Another week. Another mass shooting of innocents in America.
This time, it was on the campus of Umpqua Community College in Roseburg,
Oregon. The college didn’t allow guns on campus, but that didn’t matter to the
shooter, who allegedly asked his victims what their religious affiliation was
and if they said, “Christian,” he shot them in the head. Why he did this will
likely always be a mystery, since the gunman took his own life amidst a hail of
bullets from law enforcement.
And thus begins another round in the United
States of hand-wringing and praying for the victims, shaking our heads at how
someone could do this, getting angry at the availability of guns only to have
the gun advocates get angry that it isn’t the fault of the guns; it’s the fault
of the mentally ill. And now the new added wrinkle from fundamentalist Christians
that believers in Christ are suffering persecution.
While Christians may have
been the targets here, it seems that most of these acts of violence are just
acts of violence with no particular group that is the target. And that is
adding to the fear and frustration in the country. President Obama, in a 12+
minute address to the news media, captured much of my own level of anger at
these seemingly endless repeats of horrible crimes. Despite what the
National Rifle Association might say, guns are the problem. Specifically, the
easy availability of guns, and the lack of stringent safeguards on who gets to
actually purchase a firearm, is the problem.

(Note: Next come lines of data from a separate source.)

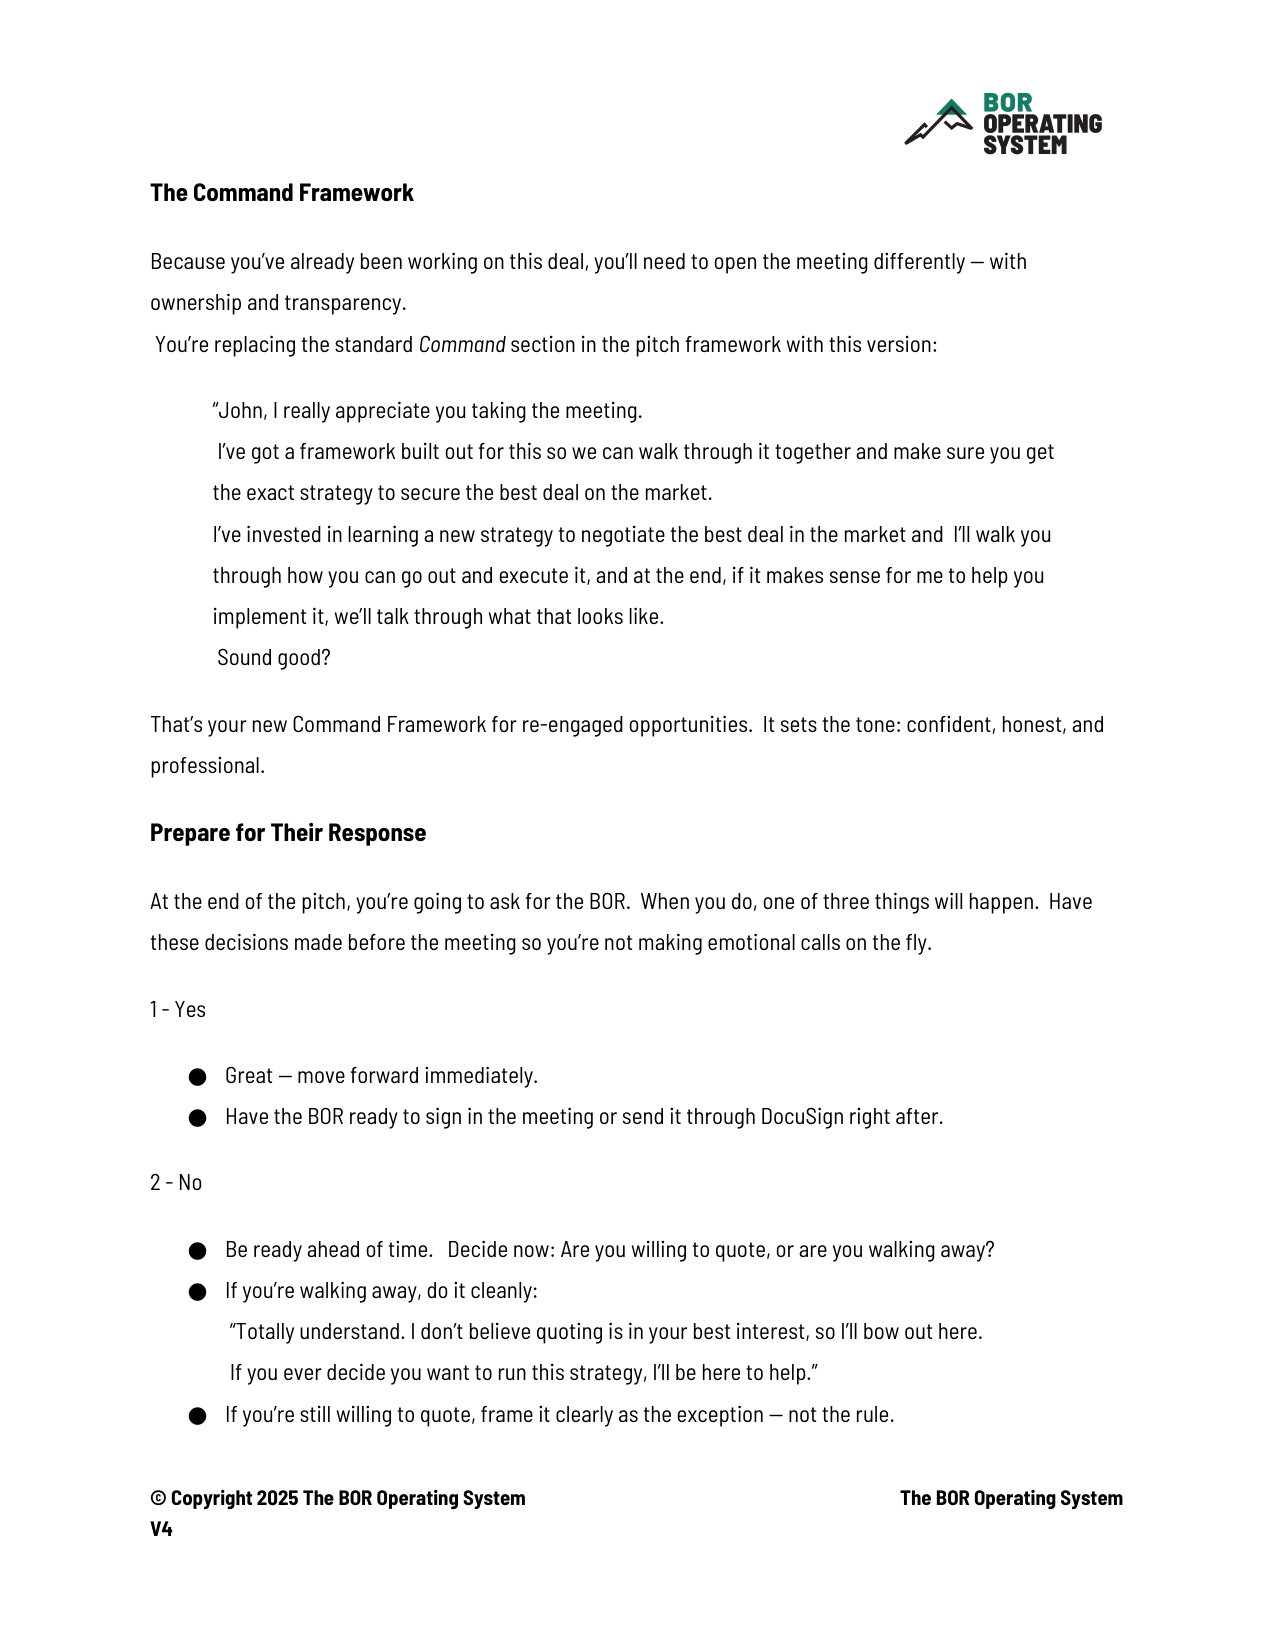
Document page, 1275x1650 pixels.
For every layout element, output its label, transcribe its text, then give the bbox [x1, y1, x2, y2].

text Because you’ve already been working on this deal, you’ll need to open the meeting differently — with ownership and transparency. You’re replacing the standard Command section in the pitch framework with this version: [150, 247, 1125, 357]
list Have the BOR ready to sign in the meeting or send it through DocuSign right after. [187, 1102, 1125, 1129]
text 2 - No [150, 1168, 1125, 1195]
text 1 - Yes [150, 994, 1125, 1022]
list Great — move forward immediately. [187, 1060, 1125, 1088]
list Be ready ahead of time. Decide now: Are you willing to quote, or are you walking away? [187, 1234, 1125, 1262]
text At the end of the pitch, you’re going to ask for the BOR. When you do, one of three things will happen. Have these decisions made before the meeting so you’re not making emotional calls on the fly. [150, 887, 1125, 955]
list If you’re walking away, do it cleanly: “Totally understand. I don’t believe quoting is in your best interest, so I’ll bow out here. If you ever decide you want to run this strategy, I’ll be here to help.” [187, 1275, 1125, 1385]
subtitle Prepare for Their Response [150, 817, 1125, 847]
subtitle The Command Framework [150, 177, 1125, 207]
text That’s your new Command Framework for re-engaged opportunities. It sets the tone: confident, honest, and professional. [150, 709, 1125, 778]
text “John, I really appreciate you taking the meeting. I’ve got a framework built out for this so we can walk through it together and make sure you get the exact strategy to secure the best deal on the market. I’ve invested in learning a new strategy to negotiate the best deal in the market and I’ll walk you through how you can go out and execute it, and at the end, if it makes sense for me to help you implement it, we’ll talk through what that looks like. Sound good? [212, 395, 1062, 670]
picture [880, 75, 1125, 173]
list If you’re still willing to quote, frame it clearly as the exception — not the rule. [187, 1399, 1125, 1427]
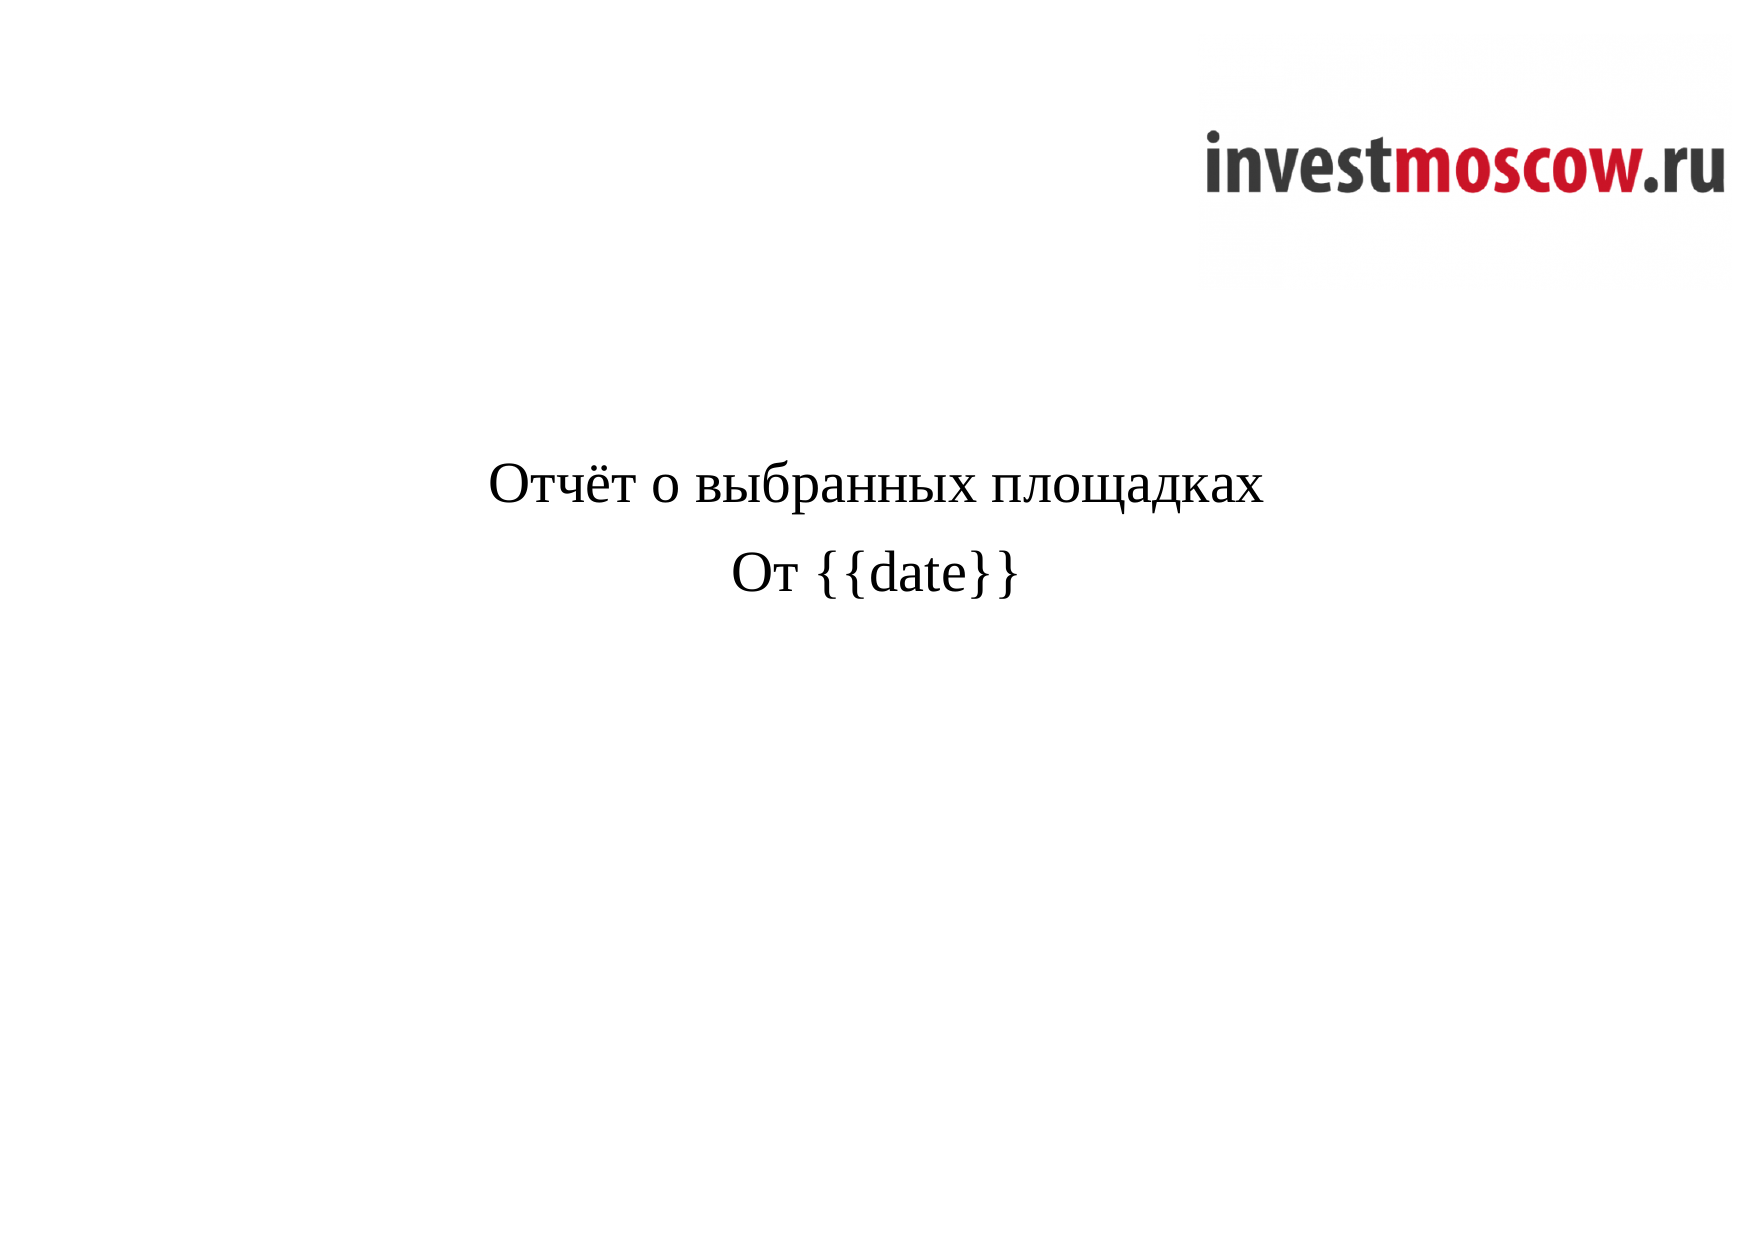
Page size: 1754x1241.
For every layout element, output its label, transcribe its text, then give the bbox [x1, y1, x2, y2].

I am of the extreme minority
opinion that no one should own a gun, and I wish the government would
confiscate them and melt them down and turn them into beautiful works of
metallic art. That won’t happen, so I go to the next best thing and that is to
tighten and toughen the laws on gun sales and prohibit the manufacture of
exploding bullets and other paraphernalia that serves no practical purpose for
hunting or sports shooting or whatever recreational activities people say they
do when they want to buy a gun. If we would make it as onerous and difficult to
get a gun as we make it in some places for a woman to have an abortion, we
might actually cut down on the violence.
Cut down. Not eliminate.
To eliminate
the shootings we have to address the problems that are causing people to pick
up a gun and shoot other people. A lot of the people who do these crimes are
reported to be “mentally ill.” Well, I know a lot of mentally ill people who
don’t just go shooting other people. And those who have a propensity to commit
such a crime must, in some cases, actually shoot someone before law enforcement
will arrest them and they’re sent to jail where they may finally get the mental
health care they need. Face it: anyone who shoots another person is per se
mentally ill. What exact illness they have will vary. The gun fanatics are
correct; mental illness is a problem and we must do more to address that in
this country. Still mental illness with a gun in hand or in the teeth, is far
more dangerous than the unarmed person with a mental disorder.
But even mental
illness isn’t the only factor driving this bus. There is a sense of isolation
and an inability to get along or garner attention that seems to be the spark
that lights the fire of rage that empties bullets into innocent people. It’s as
if we have lost the ability to relate to one another as human beings sharing
this planet. Even as our technology helps to shrink the global village into the
palm of our hands in the form of a smartphone, the gulf between people is
widening and erecting more silos around us than ever.
The other day at the
12:10 Eucharist, I was struck listening to the readings, which were pretty
depressing. The one that caught my attention was from Baruch:
And you shall say: The Lord our God is in the right, but there is open
shame on us today, on the people of Judah, on the inhabitants of Jerusalem, and on our kings, our rulers, our priests, our prophets, and
our ancestors, because we have sinned before the Lord. We have disobeyed him, and have not heeded the voice of the
Lord our God, to walk in the statutes of the Lord that he set before us.
(Baruch 1:15-17)
I heard these words and contemplated what the
essential question is placed before us constantly: will we choose life or will
we choose death? How many more times must we bemoan and lament the deaths of
innocents because we have lost the willingness to change and accepted their
deaths as collateral damage in the effort to keep gun manufacturers and the NRA
fat and happy in the name of the Second Amendment? Do we really prefer mass
death over eternal life? I know I do not.
While the issues are deeper than just
guns, the fact remains that we have suffered far too many mass killings to
justify simply praying for victims. If we truly care about those victims, we
will strive to change our laws so we won’t be continuing this cycle any longer.